🤖 AI Summary
Text-guided image editing suffers from inaccurate semantic localization and low editing fidelity. To address these challenges, we propose a novel paradigm featuring precise semantic localization and dual-level conditional control. First, we design a vision-text self-attention-enhanced cross-attention map localization method to achieve fine-grained regional semantic alignment. Second, we introduce a synergistic dual-level conditioning mechanism—operating jointly at the feature and latent levels—to inject region-specific prompts consistently. Third, we construct RW-800, the first high-resolution benchmark tailored for real-world scenarios, comprising 800 high-quality images.
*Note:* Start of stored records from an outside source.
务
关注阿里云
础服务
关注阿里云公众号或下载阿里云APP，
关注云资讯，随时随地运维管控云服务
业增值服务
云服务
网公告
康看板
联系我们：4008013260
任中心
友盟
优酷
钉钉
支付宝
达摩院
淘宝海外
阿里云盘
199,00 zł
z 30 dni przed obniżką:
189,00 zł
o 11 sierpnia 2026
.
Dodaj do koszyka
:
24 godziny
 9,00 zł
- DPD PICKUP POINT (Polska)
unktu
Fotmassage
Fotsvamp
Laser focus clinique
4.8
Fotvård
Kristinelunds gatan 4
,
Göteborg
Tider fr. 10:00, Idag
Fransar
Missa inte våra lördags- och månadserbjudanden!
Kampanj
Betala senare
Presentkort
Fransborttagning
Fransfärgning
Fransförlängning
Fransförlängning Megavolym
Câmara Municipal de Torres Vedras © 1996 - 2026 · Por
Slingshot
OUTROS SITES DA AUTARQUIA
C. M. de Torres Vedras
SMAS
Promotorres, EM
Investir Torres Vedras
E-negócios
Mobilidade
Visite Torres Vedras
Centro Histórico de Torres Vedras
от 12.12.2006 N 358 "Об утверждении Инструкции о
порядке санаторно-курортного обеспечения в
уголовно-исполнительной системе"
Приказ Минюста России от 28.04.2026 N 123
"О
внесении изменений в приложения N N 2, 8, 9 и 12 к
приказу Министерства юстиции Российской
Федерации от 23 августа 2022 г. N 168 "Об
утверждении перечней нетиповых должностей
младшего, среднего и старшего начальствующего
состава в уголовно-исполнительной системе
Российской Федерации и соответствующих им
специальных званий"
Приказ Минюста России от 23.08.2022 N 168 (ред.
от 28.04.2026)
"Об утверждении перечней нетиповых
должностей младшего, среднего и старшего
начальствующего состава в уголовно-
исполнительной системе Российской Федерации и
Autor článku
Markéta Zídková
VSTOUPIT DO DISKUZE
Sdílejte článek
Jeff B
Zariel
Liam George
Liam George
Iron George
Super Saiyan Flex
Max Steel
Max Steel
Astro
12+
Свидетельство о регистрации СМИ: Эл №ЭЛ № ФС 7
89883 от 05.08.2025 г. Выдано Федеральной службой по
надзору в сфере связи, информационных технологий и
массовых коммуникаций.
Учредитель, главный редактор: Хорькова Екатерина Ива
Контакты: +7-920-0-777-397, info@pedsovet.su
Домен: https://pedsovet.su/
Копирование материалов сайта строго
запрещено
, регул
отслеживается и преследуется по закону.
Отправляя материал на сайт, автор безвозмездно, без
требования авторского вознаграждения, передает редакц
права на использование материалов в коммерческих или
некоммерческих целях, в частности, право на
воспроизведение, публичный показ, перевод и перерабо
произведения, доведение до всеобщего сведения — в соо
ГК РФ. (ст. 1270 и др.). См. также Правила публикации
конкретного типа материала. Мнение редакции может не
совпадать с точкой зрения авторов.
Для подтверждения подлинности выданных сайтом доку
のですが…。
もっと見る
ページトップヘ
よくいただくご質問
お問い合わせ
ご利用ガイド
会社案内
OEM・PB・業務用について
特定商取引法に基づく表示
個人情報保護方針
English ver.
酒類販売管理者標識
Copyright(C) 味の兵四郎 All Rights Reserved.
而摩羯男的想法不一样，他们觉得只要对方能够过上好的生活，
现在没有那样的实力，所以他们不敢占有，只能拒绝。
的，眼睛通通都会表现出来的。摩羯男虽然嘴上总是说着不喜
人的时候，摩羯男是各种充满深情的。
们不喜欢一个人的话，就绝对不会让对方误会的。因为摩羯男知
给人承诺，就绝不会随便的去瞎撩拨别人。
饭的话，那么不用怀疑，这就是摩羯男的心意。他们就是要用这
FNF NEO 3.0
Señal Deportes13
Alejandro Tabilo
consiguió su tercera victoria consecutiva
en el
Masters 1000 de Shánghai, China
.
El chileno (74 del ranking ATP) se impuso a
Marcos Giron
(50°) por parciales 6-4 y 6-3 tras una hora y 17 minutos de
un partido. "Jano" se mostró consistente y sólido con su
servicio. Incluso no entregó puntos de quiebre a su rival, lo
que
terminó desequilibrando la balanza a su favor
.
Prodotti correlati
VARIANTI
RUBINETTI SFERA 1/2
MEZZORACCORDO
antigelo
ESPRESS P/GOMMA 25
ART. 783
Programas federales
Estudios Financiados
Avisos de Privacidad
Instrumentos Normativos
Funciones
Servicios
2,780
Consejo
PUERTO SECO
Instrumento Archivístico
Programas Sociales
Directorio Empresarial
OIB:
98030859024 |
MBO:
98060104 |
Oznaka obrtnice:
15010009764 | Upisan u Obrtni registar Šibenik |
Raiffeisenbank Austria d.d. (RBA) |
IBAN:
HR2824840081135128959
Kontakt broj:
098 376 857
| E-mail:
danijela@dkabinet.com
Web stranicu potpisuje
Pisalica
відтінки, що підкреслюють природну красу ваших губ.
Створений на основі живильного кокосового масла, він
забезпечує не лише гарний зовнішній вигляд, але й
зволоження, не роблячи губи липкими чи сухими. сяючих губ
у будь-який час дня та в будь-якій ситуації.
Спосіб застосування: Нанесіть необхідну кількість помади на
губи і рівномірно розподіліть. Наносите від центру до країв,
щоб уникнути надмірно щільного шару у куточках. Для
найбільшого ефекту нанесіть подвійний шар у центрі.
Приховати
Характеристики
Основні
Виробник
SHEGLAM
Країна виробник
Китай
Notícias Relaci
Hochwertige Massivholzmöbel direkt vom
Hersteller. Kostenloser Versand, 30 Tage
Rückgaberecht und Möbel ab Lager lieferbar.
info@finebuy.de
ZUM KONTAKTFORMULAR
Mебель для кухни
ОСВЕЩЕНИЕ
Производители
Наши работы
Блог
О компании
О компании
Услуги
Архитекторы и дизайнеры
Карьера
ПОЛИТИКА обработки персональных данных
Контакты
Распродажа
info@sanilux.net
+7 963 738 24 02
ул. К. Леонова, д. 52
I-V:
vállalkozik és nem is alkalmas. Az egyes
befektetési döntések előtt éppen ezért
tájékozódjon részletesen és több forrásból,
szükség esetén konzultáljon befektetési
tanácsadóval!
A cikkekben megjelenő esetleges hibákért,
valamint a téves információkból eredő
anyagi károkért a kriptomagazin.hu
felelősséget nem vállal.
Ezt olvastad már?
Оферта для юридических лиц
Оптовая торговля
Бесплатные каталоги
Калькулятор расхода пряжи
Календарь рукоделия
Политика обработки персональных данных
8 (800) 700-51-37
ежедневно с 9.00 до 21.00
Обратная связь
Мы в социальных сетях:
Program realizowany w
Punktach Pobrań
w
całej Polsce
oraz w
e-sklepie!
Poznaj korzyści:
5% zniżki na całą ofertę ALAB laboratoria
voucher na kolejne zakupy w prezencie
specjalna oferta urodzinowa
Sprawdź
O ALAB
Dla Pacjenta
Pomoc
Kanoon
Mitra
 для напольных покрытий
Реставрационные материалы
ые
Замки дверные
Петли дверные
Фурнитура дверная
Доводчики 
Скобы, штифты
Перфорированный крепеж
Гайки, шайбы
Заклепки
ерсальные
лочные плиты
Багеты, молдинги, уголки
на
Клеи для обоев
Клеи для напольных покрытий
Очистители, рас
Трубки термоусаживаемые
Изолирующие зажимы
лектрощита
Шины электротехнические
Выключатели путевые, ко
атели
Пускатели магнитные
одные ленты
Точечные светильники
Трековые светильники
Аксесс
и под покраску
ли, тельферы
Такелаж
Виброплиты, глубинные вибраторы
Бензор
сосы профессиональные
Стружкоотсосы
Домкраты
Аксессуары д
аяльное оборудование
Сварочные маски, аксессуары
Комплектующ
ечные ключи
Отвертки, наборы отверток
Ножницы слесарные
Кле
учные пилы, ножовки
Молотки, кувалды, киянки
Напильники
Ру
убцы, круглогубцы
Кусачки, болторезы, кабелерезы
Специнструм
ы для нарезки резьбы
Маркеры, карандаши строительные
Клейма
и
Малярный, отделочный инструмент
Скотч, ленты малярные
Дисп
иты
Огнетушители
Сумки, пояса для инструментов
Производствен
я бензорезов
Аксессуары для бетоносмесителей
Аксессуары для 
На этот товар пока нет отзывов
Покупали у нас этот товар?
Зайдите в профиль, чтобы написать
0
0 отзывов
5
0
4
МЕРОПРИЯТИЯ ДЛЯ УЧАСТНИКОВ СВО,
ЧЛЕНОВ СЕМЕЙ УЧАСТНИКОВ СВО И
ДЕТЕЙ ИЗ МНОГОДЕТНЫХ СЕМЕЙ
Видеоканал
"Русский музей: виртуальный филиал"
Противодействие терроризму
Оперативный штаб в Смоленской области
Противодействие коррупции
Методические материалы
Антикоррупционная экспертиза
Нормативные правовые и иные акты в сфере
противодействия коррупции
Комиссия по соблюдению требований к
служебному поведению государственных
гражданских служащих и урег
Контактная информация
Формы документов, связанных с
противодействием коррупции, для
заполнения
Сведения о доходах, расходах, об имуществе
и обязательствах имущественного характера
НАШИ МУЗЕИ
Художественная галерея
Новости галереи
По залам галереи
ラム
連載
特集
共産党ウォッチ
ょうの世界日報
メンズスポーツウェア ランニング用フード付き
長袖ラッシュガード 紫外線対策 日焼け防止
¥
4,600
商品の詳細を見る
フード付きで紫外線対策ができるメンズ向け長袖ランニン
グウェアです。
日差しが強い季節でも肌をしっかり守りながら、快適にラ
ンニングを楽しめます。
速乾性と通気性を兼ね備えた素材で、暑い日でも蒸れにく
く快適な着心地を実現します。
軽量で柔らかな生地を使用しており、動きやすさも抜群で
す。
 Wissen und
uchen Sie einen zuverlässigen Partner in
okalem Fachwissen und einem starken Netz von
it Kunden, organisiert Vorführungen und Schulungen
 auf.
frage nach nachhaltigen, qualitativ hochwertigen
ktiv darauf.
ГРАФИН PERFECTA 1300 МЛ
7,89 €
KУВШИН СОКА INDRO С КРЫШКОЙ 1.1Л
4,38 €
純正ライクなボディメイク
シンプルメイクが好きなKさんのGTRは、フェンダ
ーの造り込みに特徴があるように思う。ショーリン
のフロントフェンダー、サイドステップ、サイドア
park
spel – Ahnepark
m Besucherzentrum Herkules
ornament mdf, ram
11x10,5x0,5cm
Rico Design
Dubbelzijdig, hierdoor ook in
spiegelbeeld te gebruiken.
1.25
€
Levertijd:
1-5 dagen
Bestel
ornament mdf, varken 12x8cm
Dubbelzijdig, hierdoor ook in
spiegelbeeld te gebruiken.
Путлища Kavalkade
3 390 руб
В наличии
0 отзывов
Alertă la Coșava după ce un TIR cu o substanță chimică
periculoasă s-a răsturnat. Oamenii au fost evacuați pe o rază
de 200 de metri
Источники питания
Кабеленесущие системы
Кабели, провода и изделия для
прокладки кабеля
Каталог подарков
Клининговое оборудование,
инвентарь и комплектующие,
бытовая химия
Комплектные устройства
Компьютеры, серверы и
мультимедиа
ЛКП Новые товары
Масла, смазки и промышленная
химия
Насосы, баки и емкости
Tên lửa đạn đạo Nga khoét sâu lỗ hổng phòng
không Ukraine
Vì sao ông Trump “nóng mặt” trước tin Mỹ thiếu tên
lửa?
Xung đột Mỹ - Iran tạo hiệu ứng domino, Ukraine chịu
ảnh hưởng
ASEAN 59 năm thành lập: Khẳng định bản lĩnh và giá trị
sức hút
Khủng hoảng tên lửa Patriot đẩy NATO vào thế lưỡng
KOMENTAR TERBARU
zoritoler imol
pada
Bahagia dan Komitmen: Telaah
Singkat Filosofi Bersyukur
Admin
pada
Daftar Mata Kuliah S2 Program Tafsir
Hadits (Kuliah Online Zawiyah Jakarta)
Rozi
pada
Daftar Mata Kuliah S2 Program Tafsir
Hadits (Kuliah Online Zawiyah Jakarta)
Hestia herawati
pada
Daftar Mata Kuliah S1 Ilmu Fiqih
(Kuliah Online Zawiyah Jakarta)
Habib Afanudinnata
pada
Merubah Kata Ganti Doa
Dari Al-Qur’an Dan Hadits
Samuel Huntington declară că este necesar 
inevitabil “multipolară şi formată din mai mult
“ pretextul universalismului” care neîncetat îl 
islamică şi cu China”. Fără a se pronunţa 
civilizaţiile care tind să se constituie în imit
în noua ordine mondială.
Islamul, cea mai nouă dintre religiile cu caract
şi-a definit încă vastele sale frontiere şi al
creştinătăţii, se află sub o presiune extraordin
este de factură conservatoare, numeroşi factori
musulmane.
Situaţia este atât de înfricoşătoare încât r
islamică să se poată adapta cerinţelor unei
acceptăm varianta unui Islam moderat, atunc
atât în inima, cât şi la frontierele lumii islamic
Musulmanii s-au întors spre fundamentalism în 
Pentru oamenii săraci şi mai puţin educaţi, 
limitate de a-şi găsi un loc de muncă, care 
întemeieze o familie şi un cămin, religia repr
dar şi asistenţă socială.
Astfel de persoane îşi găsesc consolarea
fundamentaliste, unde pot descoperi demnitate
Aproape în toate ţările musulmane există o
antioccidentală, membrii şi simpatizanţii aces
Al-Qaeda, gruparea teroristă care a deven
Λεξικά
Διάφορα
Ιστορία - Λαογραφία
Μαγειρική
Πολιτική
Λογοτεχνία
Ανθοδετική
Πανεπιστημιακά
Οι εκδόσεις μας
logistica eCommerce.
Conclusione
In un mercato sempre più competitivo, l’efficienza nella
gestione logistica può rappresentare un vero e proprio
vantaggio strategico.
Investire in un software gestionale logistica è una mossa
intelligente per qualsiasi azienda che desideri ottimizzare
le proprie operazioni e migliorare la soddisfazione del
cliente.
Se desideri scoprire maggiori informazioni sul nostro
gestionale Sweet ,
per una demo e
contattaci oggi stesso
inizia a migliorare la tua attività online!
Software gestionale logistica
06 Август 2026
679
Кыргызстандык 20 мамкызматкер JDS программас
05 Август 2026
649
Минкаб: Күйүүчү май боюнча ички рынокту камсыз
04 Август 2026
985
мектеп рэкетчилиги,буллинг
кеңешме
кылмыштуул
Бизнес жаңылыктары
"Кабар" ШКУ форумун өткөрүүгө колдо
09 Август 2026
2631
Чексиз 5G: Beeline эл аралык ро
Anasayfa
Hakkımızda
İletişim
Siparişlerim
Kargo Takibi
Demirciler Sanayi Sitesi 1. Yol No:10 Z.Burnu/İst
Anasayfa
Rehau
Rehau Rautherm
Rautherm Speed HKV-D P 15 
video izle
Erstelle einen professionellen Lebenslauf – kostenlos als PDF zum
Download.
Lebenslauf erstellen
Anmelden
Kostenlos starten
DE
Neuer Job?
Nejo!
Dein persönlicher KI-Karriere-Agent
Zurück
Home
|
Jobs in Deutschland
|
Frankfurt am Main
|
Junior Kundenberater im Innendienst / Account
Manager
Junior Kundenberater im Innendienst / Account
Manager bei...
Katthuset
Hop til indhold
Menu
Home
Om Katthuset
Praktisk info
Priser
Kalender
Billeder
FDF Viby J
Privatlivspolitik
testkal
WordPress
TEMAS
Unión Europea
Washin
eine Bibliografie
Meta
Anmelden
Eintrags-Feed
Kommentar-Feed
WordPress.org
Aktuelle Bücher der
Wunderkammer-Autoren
Implemented on the DiT architecture, our method achieves significant improvements on PIE-Bench and RW-800: +12.6% in local editing accuracy and +9.3% in background structural preservation, demonstrating superior fine-grained controllability and high-fidelity reconstruction capability.
📝 Abstract
This paper presents a novel approach to improving text-guided image editing using diffusion-based models. Text-guided image editing task poses key challenge of precisly locate and edit the target semantic, and previous methods fall shorts in this aspect. Our method introduces a Precise Semantic Localization strategy that leverages visual and textual self-attention to enhance the cross-attention map, which can serve as a regional cues to improve editing performance. Then we propose a Dual-Level Control mechanism for incorporating regional cues at both feature and latent levels, offering fine-grained control for more precise edits. To fully compare our methods with other DiT-based approaches, we construct the RW-800 benchmark, featuring high resolution images, long descriptive texts, real-world images, and a new text editing task. Experimental results on the popular PIE-Bench and RW-800 benchmarks demonstrate the superior performance of our approach in preserving background and providing accurate edits.